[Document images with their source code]
<<<<

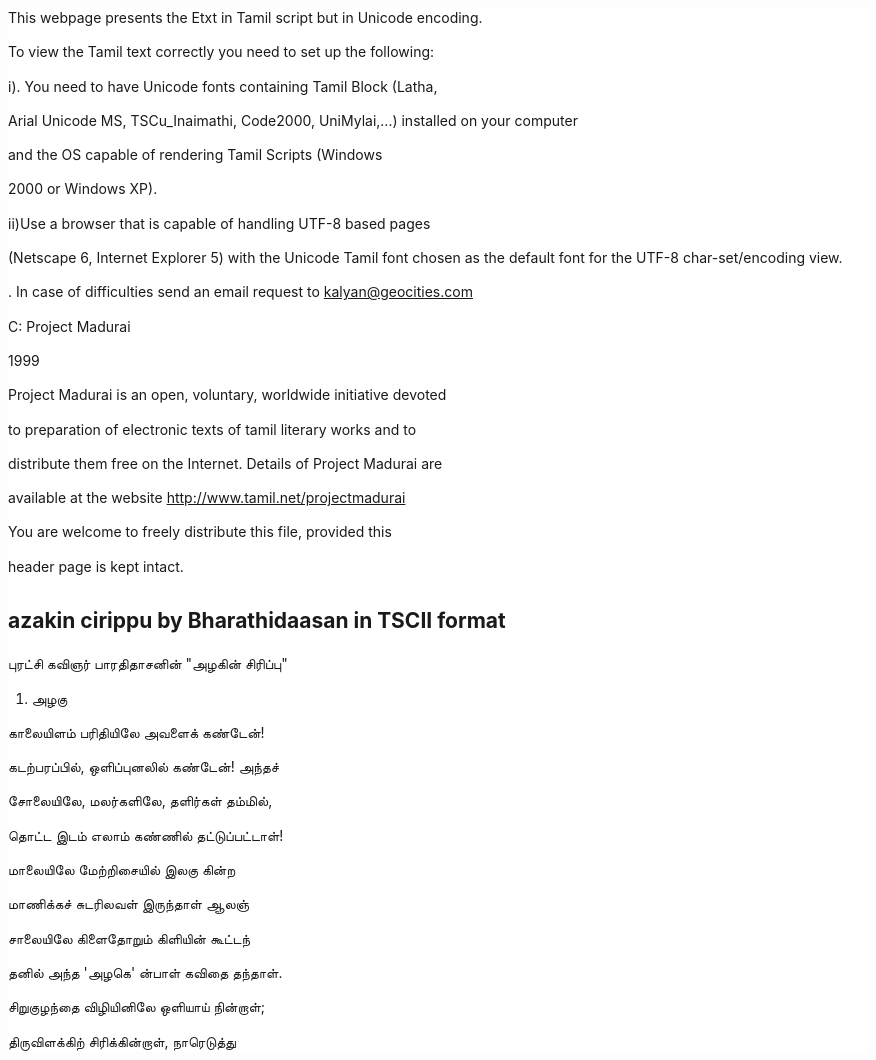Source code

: This webpage presents the Etxt in Tamil script but in Unicode encoding.  

To view the Tamil text correctly you need to set up the following:  

i). You need to have Unicode fonts containing Tamil Block (Latha,  

Arial Unicode MS, TSCu_Inaimathi, Code2000, UniMylai,...) installed on your computer  

and the OS capable of rendering Tamil Scripts (Windows

 2000 or Windows XP).  

ii)Use a browser that is capable of handling UTF-8 based pages  

(Netscape 6, Internet Explorer 5) with the Unicode Tamil font chosen as the default font for the UTF-8 char-set/encoding view.  

. In case of difficulties send an email request to [kalyan@geocities.com](mailto:kalyan@geocities.com)  

C: Project Madurai

 1999  

Project Madurai is an open, voluntary, worldwide initiative devoted  

to preparation of electronic texts of tamil literary works and to  

distribute them free on the Internet. Details of Project Madurai are  

available at the website http://www.tamil.net/projectmadurai  

You are welcome to freely distribute this file, provided this  

header page is kept intact.  

  

## azakin cirippu by Bharathidaasan in TSCII format  

புரட்சி கவிஞர் பாரதிதாசனின் "அழகின் சிரிப்பு"  

  

1. அழகு  

காலையிளம் பரிதியிலே அவளைக் கண்டேன்!  

கடற்பரப்பில், ஒளிப்புனலில் கண்டேன்! அந்தச்  

சோலையிலே, மலர்களிலே, தளிர்கள் தம்மில்,  

தொட்ட இடம் எலாம் கண்ணில் தட்டுப்பட்டாள்!  

மாலையிலே மேற்றிசையில் இலகு கின்ற  

மாணிக்கச் சுடரிலவள் இருந்தாள் ஆலஞ்  

சாலையிலே கிளைதோறும் கிளியின் கூட்டந்  

தனில் அந்த 'அழகெ' ன்பாள் கவிதை தந்தாள்.  

சிறுகுழந்தை விழியினிலே ஒளியாய் நின்றாள்;  

திருவிளக்கிற் சிரிக்கின்றாள், நாரெடுத்து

>>>>

TRY IT:
Revise the entries above by replacing every instance of "Project Madurai" with "Madurai Project" and leaving all other text unchanged. Omit the pictures from your response.

SOLUTION FOR THIS EXERCISE:
Source code

: This webpage presents the Etxt in Tamil script but in Unicode encoding.  

To view the Tamil text correctly you need to set up the following:  

i). You need to have Unicode fonts containing Tamil Block (Latha,  

Arial Unicode MS, TSCu_Inaimathi, Code2000, UniMylai,...) installed on your computer  

and the OS capable of rendering Tamil Scripts (Windows

 2000 or Windows XP).  

ii)Use a browser that is capable of handling UTF-8 based pages  

(Netscape 6, Internet Explorer 5) with the Unicode Tamil font chosen as the default font for the UTF-8 char-set/encoding view.  

. In case of difficulties send an email request to [kalyan@geocities.com](mailto:kalyan@geocities.com)  

C: Madurai Project

 1999  

Madurai Project is an open, voluntary, worldwide initiative devoted  

to preparation of electronic texts of tamil literary works and to  

distribute them free on the Internet. Details of Madurai Project are  

available at the website http://www.tamil.net/projectmadurai  

You are welcome to freely distribute this file, provided this  

header page is kept intact.  

  

## azakin cirippu by Bharathidaasan in TSCII format  

புரட்சி கவிஞர் பாரதிதாசனின் "அழகின் சிரிப்பு"  

  

1. அழகு  

காலையிளம் பரிதியிலே அவளைக் கண்டேன்!  

கடற்பரப்பில், ஒளிப்புனலில் கண்டேன்! அந்தச்  

சோலையிலே, மலர்களிலே, தளிர்கள் தம்மில்,  

தொட்ட இடம் எலாம் கண்ணில் தட்டுப்பட்டாள்!  

மாலையிலே மேற்றிசையில் இலகு கின்ற  

மாணிக்கச் சுடரிலவள் இருந்தாள் ஆலஞ்  

சாலையிலே கிளைதோறும் கிளியின் கூட்டந்  

தனில் அந்த 'அழகெ' ன்பாள் கவிதை தந்தாள்.  

சிறுகுழந்தை விழியினிலே ஒளியாய் நின்றாள்;  

திருவிளக்கிற் சிரிக்கின்றாள், நாரெடுத்து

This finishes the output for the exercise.